Forecasts for 2012 growth in U.S. gross domestic product from the five Fed Board members and 12 reserve bank presidents centered around 2.5 percent to 2.9 percent. At a press conference today, Bernanke said “the pace of progress is likely to be frustratingly slow,” with concerns about Europe contributing to “strains” in financial markets. Bernanke said additional purchases of mortgage debt may be considered if the economy warrants it. .
“The housing sector is a very important sector,” Bernanke said today at a press conference in Washington after a two-day meeting of the Federal Open Market Committee. Adding to mortgage-bond holdings is “certainly something we would consider if conditions” are appropriate.
Pulte Group Inc. climbed 4.4 percent to pace gains among nine of 12 stocks in an S&P gauge of homebuilders.

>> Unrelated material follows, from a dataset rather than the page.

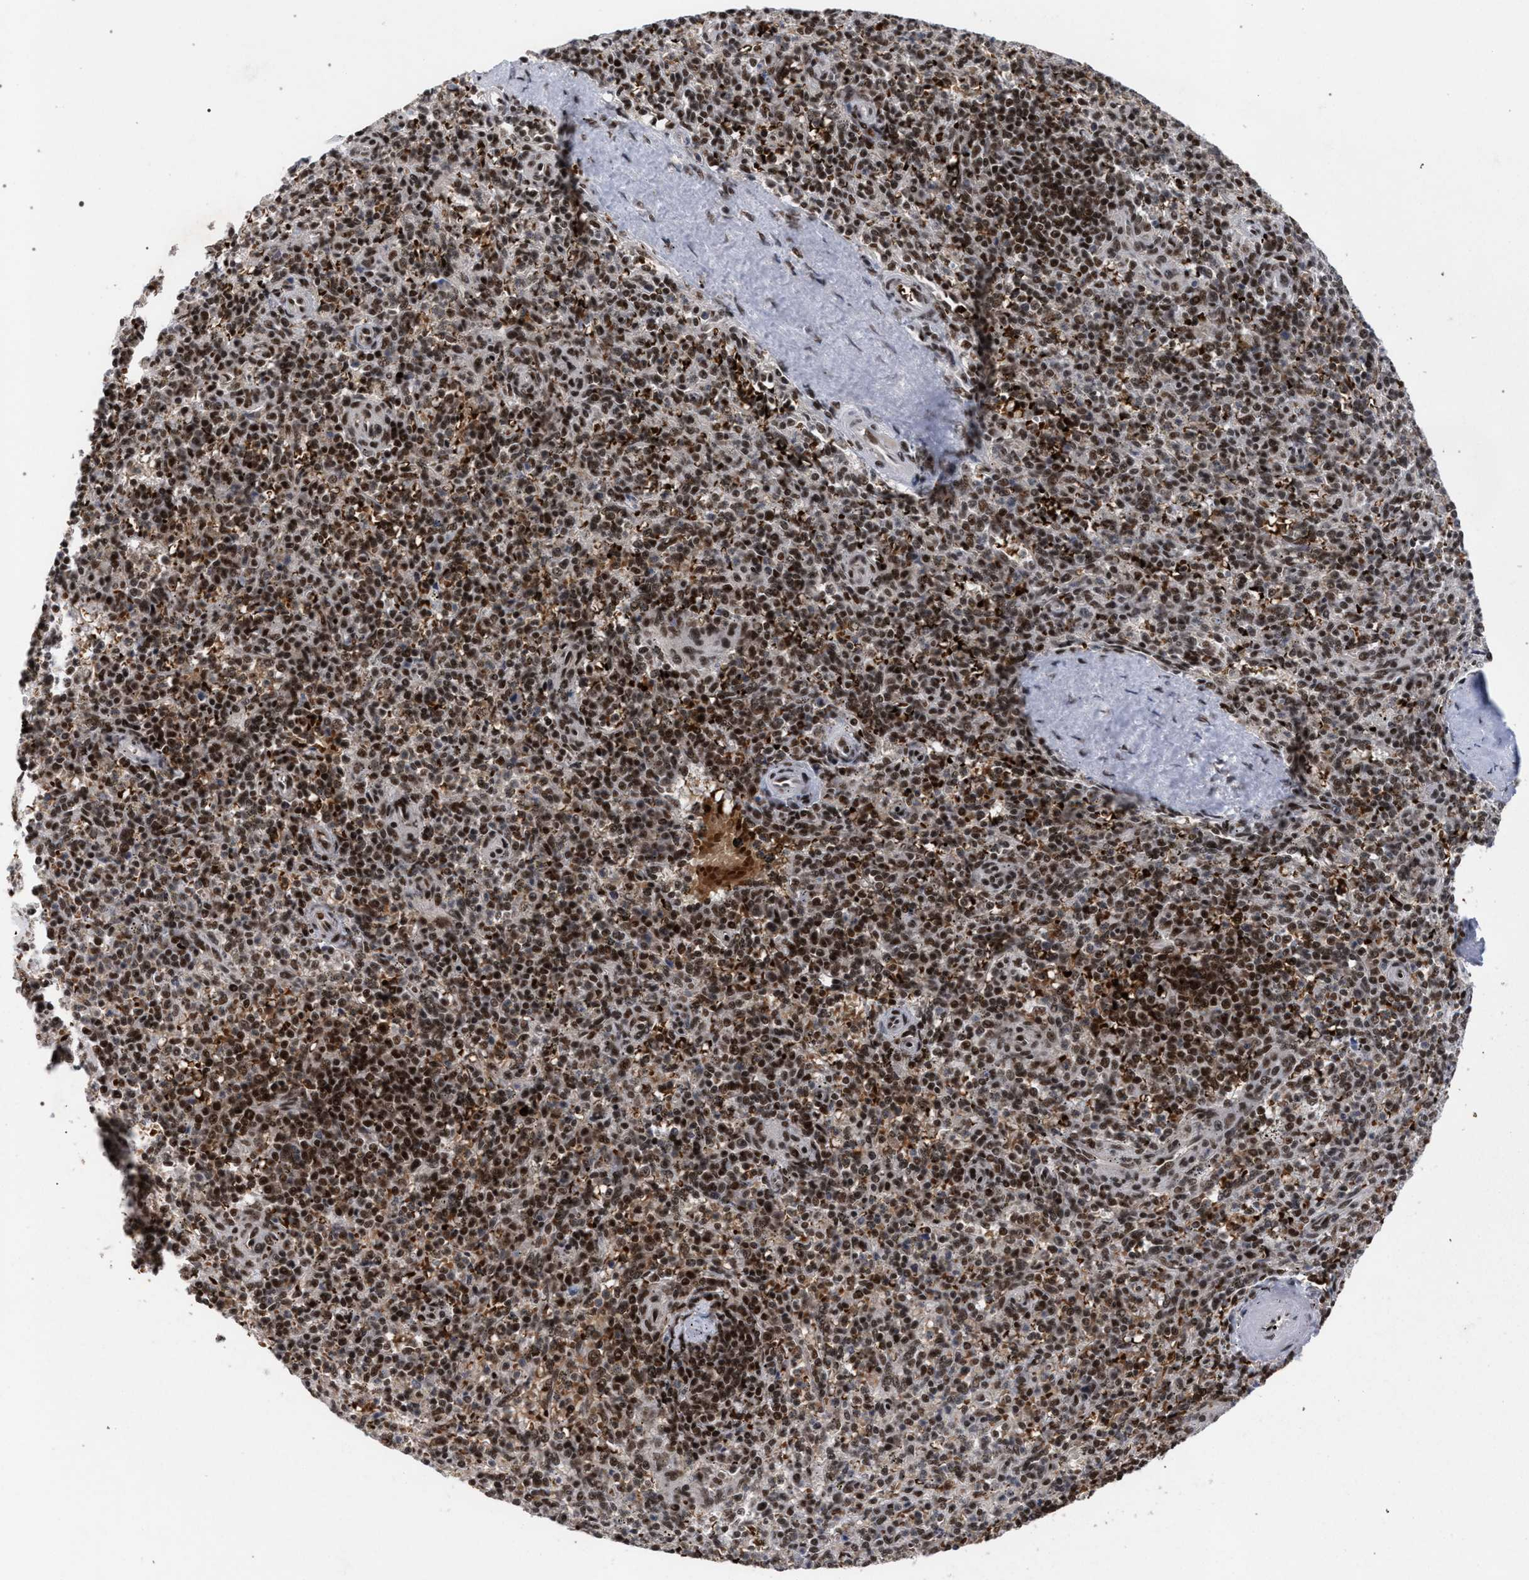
{"staining": {"intensity": "moderate", "quantity": "25%-75%", "location": "nuclear"}, "tissue": "spleen", "cell_type": "Cells in red pulp", "image_type": "normal", "snomed": [{"axis": "morphology", "description": "Normal tissue, NOS"}, {"axis": "topography", "description": "Spleen"}], "caption": "Immunohistochemistry (IHC) of benign human spleen demonstrates medium levels of moderate nuclear positivity in about 25%-75% of cells in red pulp.", "gene": "SCAF4", "patient": {"sex": "male", "age": 72}}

The Stoxx 600 pared this week’s drop to 4.7 percent as basic-resource producers, auto companies and insurers led gains. Randgold Resources Ltd. surged to a record after forecasting a 22 percent increase in gold output next year. Lloyds Banking Group Plc slid 4.4 percent as Chief Executive Officer Antonio Horta-Osorio took leave of absence from his duties following medical advice.
Italy, France Shares Rebound
Benchmark indexes in Italy, France and Germany rose at least 1.4 percent, rebounding from plunges of at least 5 percent yesterday.
The euro strengthened 0.3 percent to $1.3746. The dollar weakened against 10 of 16 major peers, losing at least 0.5 percent versus the Mexican peso, Canadian dollar and South African rand.
German bund yields were six basis points higher at 1.83 percent after dropping 26 basis points yesterday, the biggest decline since Bloomberg began collecting the data in 1992. Greek two-year yields rose as much as 944 basis points to a record 96.72 percent.
Germany sold 4 billion euros of five-year notes at a record-low yield of 1 percent, and Portugal raised 1.2 billion euros in a sale of three-month bills.
Papandreou stuck to plans to hold a referendum on Europe’s rescue package to confirm the nation’s membership of the euro amid signs his government may collapse. The confusion created by the Greek leader threatens to unravel an Oct. 27 crisis-fighting strategy and Europe’s hopes of using the G-20 meeting, which official begins tomorrow, as a way to seek financial assistance.
The cost of insuring European debt fell as investors pared bets that Greece is headed for a disorderly default. The Markit iTraxx Crossover Index of credit-default swaps on 50 companies with mostly high-yield credit ratings dropped 21 basis points to 711, according to JPMorgan Chase & Co. at 3 p.m. in London. The gauge yesterday increased by the most ever, signaling deteriorating perceptions of credit quality.
Copper rose 2.2 percent to $3.581 a pound amid speculation that slowing inflation in China will lead to an easing of monetary policy, spurring economic growth and metals demand. The metal also climbed as inventories of the metal in warehouses monitored by the London Metal Exchange dropped for a 10th consecutive day, the longest decline since July 6.
Oil rose 0.4 percent to $92.51 a barrel in New York, the first advance in four days. Futures pared gains as the U.S. Energy Department said stockpiles advanced 1.83 million barrels to 339.5 million last week, topping the median forecast for a 1 million barrel increase in a survey of analysts.
The MSCI Emerging Markets Index rose 0.9 percent, following its worst two-day decline in a month. The Hang Seng China Enterprises Index climbed 2.6 percent in Hong Kong. Russia’s Micex Index advanced 2.2 percent.